Liszt is not a composer one instantly associates with Rubinstein (Harvey Sachs in his quite excellent biography devotes but a single sentence to Liszt in the 37‑page survey of the pianist’s recordings). This blistering account of the E flat Concerto, recorded in Carnegie Hall when Rubinstein was in his late sixties, might change that perception.

Rubinstein considered Wallenstein, after Barbirolli, the finest orchestral accompanist (praise indeed) and you can hear the benefit of such a partnership: the playing crackles with the drama and energy of a live performance. True, the soundscape is very much of its time (think black-and-white B‑movie soundtrack), with the woodwind soloists artificially lit to reflect the forward placing of the soloist and a triangle player who must have been recruited from the New York Fire Department. Somehow it all works – and sends a shiver of delight up the spine.
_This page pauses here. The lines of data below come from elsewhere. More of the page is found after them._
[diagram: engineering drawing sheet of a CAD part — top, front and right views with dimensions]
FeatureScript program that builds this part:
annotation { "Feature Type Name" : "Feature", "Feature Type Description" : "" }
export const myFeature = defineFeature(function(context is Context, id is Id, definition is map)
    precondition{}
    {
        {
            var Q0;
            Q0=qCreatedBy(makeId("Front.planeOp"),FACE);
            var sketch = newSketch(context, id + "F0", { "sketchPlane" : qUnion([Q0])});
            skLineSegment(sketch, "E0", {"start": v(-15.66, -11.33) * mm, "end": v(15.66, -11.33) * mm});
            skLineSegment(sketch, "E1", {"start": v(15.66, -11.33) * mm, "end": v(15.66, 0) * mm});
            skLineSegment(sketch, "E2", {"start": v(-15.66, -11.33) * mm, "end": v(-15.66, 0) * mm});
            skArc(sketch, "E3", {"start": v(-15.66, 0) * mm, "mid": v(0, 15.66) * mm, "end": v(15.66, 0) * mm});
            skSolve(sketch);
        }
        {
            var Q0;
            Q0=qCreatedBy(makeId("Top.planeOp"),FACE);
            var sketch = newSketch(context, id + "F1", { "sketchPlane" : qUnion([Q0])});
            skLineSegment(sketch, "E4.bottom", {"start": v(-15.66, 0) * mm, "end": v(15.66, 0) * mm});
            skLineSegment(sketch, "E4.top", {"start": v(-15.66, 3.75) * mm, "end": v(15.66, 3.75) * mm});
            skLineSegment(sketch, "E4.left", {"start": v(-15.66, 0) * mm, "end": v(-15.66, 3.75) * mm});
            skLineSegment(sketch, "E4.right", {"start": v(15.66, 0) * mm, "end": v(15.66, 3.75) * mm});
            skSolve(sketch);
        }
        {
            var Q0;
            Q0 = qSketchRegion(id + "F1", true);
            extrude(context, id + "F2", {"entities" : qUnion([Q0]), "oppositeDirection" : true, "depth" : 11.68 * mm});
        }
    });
The solo items, too, generally rise above the often constrained nature of Rubinstein’s studio recordings, though the consistently dry acoustics stifle the full sonority of a concert grand. In the Sonata he eschews the demonic brilliance of Horowitz for dignity and splendour, its emotional climax (truly affecting) coming in the middle of the “slow movement”; “Funérailles”, taken quite fast, is vehement in its despair; the E major Hungarian Rhapsody’s sequence of glissandi, sounding cheap in some hands, is here stylish and witty. And if there are any lingering doubts about Rubinstein’s Lisztian credentials, the final tour de force, the Hungarian Rhapsody No 12, will surely banish them.